Second Etihad Plane From UAE Lands In Israel

Abu Dhabi’s Etihad Airways on Tuesday operated its second flight to Israel in less than a month, carrying medical aid to be delivered to the Palestinians to help curb the corona virus pandemic.

The plane landed on Tuesday night, and the aid it carried will be transferred via the Coordinator of Government Activities in the Territories Unit and the United Nations to the West Bank and Gaza.

The state-owned carrier made the first known flight to Israel by a United Arab Emirates airline on May 19. It transported supplies to help the Palestinians combat the new coronavirus after the United Nations Special Coordinator for the Middle East Peace Process coordinated a 16-ton shipment from the UAE.

But Tuesday’s aircraft bore for the first time the logo of the Arab carrier, a source with knowledge of the flight.

It is “the first time that a plane carrying Etihad’s marking is landing in Israel”, a source revealed.

Israel’s foreign affairs ministry confirmed that Tuesday’s flight was the second one to Israel from the UAE.

“It is the second direct flight from the UAE and it has medical aid for the Palestinians,” the ministry said.

The aid “will be given to the UN to distribute.

Palestinian premier Mohammed Shtayyeh said the Palestinians had not been informed about the flight.

“The Emirate plane took us by surprise, we didn’t know about it,” he told foreign journalists at the Palestinian Authority headquarters in the occupied West Bank city of Ramallah.

He voiced appreciation for the aid, but said the delivery should have been coordinated.

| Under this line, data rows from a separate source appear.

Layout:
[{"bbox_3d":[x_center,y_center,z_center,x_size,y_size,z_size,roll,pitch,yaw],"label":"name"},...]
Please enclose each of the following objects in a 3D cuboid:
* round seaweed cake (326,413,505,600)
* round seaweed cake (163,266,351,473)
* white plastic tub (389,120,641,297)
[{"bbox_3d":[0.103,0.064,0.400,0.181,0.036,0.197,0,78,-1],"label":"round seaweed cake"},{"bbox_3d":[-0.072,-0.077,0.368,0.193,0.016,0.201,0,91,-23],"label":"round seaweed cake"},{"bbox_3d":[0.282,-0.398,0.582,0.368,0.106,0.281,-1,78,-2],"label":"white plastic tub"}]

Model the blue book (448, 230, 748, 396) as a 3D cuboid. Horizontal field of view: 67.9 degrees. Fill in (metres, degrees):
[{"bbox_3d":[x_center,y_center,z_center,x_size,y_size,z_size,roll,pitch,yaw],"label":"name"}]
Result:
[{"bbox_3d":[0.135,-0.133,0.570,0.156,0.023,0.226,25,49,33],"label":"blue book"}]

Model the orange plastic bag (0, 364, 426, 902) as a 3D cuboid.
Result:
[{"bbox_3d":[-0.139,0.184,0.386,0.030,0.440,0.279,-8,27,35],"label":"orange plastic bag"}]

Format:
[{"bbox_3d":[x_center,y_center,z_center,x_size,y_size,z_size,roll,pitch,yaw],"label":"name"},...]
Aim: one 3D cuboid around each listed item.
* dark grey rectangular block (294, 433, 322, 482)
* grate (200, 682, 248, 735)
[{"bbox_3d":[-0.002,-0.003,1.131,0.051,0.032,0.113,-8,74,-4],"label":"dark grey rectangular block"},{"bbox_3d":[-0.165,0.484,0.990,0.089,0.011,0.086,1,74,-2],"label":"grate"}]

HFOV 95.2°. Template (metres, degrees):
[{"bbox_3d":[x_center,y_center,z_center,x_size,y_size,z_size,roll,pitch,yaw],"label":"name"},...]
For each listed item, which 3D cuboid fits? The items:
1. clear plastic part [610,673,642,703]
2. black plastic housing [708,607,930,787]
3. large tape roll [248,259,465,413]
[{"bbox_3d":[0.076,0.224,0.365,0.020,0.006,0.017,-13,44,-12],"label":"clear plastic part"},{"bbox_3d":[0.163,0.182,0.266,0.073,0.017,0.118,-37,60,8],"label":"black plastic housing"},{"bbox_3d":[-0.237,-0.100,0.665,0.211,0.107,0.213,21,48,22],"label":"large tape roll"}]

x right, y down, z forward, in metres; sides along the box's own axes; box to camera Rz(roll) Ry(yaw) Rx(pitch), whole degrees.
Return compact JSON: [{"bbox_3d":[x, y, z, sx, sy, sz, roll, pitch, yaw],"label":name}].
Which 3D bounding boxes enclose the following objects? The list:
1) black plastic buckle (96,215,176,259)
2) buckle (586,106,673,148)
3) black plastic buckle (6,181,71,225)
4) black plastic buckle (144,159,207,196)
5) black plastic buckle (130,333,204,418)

“When China decides to help us, they coordinate with us, when any country in the world is extending its assistance, they tell us,” he told foreign journalists in Ramallah.

In another sign of warming ties between Israel and Gulf Arab nations, the Jewish state Tuesday congratulated the UAE on its bid to launch the first Arab space probe.

That and the latest flight came as Israel prepares to potentially move forward in July with annexing its West Bank settlements and the Jordan Valley.

A peace plan announced by US President Donald Trump in January gave the green light for such annexations as well as creating a reduced Palestinian state, crucially lacking a capital in east Jerusalem.

The Palestinians have rejected the proposals and Shtayyeh said Tuesday the Palestinians had submitted a counter-proposal to the Quartet mediating in the conflict, namely the United Nations, United States, Russia and the European Union.

Analysts say Prime Minister Benjamin Netanyahu believes Arab states normalising with Israel will push the Palestinians to reach a peace deal, not the other way around.